Régions Brabant wallon

Trouver un lieu de camp de jeunesse pour l’été 2023 ? "Il faudra changer certaines habitudes"

Les plaines où installer son camp seront très convoitées l’été prochain

© RTBF

Traditionnellement, c’est à la fin des vacances d’été que les mouvements de jeunesse se mettent à la recherche d’un lieu de camp pour l’été suivant. Mais l’an prochain, la réforme des rythmes scolaires raccourcira les vacances de deux semaines en Fédération Wallonie-Bruxelles. Il y aura donc forcément moins de plaines et de locaux disponibles en même temps pour accueillir les quelque 120.000 jeunes qui fréquentent les différents mouvements de jeunesse, d’autant que leur fréquentation a nettement augmenté. Au printemps dernier, les cinq fédérations tiraient la sonnette d’alarme, annonçant un risque de pénurie de 400 à 600 endroits de camps.

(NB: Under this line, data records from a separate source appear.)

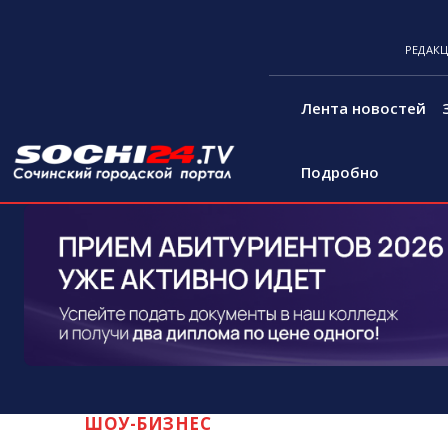
РЕДАК
Лента новостей
Подробно
ШОУ-БИЗНЕС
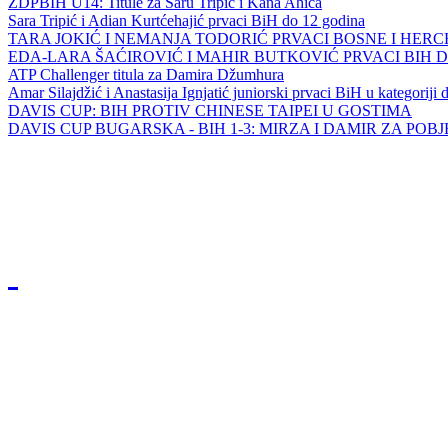
ZDPBIH U14: Titule za Saru Tripić i Kana Ahića
Sara Tripić i Adian Kurtćehajić prvaci BiH do 12 godina
TARA JOKIĆ I NEMANJA TODORIĆ PRVACI BOSNE I HER
EDA-LARA ŠAĆIROVIĆ I MAHIR BUTKOVIĆ PRVACI BIH 
ATP Challenger titula za Damira Džumhura
Amar Silajdžić i Anastasija Ignjatić juniorski prvaci BiH u kategoriji
DAVIS CUP: BIH PROTIV CHINESE TAIPEI U GOSTIMA
DAVIS CUP BUGARSKA - BIH 1-3: MIRZA I DAMIR ZA POB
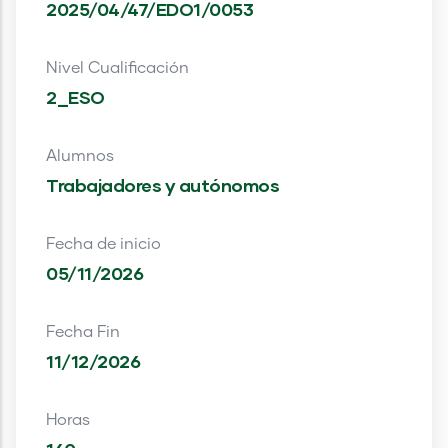
2025/04/47/EDO1/0053
Nivel Cualificación
2_ESO
Alumnos
Trabajadores y autónomos
Fecha de inicio
05/11/2026
Fecha Fin
11/12/2026
Horas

Un appel entendu… mais pas encore suffisamment

L’appel a fait réagir certains propriétaires de terrains et de locaux susceptibles d’accueillir scouts ou patros. "On a reçu pas mal de coups de téléphone et de mail pour avoir des visites d’information", confirme Amélie Collard, secrétaire générale de l’asbl Atouts Camps, qui labellise et répertorie les lieux de camps. Tous ces contacts n’ont pas forcément eu de suite, "mais le nombre de lieux manquants se réduit toujours un peu plus vu qu’on y travaille au quotidien", rassure encore la responsable d’Atouts Camps, qui n’est pas encore en mesure, cela dit, de citer des chiffres. La prospection continue, notamment dans des zones qui ne sont pas habituellement prisées pour les camps scouts, comme le Hainaut ou le Brabant wallon. Des communes, des clubs sportifs, des agriculteurs et propriétaires privés sont contactés.

Elargir ses horizons

Toutes ces démarches menées par Atouts Camps prennent évidemment du temps. Les fédérations, comme celles des Scouts Baden Powell, recommandent donc à leurs unités de ne plus traîner. "Il n’y a rien d’alarmant à l’heure actuelle, mais on leur rappelle que, plus on s’y prend tôt, plus il y a d’offre disponible", précise Lionel Claude, l’un des porte-parole de la fédération. Il leur est également conseillé d’élargir leur champ de recherche, de ne plus se limiter aux traditionnelles provinces de Luxembourg, Liège et Namur et, pourquoi pas, de faire des recherches côté flamand, ou encore en dehors de Belgique. "Il y a encore peu d’unités qui partent dans les pays voisins. Il y a des possibilités dans d’autres endroits où la recherche est plus facile qu’en province de Luxembourg", insiste-t-il. La fédération met notamment en avant la France, le Grand-Duché ou l’Allemagne dans une communication à destination de ses membres, rappelant toutefois que les critères d’encadrement peuvent y être légèrement différents.

Raccourcir les camps ?

Autre recommandation pour réduire la pression sur les lieux de camp et qu’un maximum de troupes trouvent de la place : organiser des séjours plus courts. "On pense surtout aux pré-camps et post-camps, ces quelques jours où les animateurs se retrouvent pour préparer ou ranger le camp", note Lionel. Claude. Ils ne sont pas toujours nécessaires et empiètent sur la possibilité d’occupation des lieux par d’autres mouvements de jeunesse. Les habitudes des mouvements de jeunesse vont donc une nouvelle fois devoir changer s’ils veulent que tout le monde puisse partir en camp.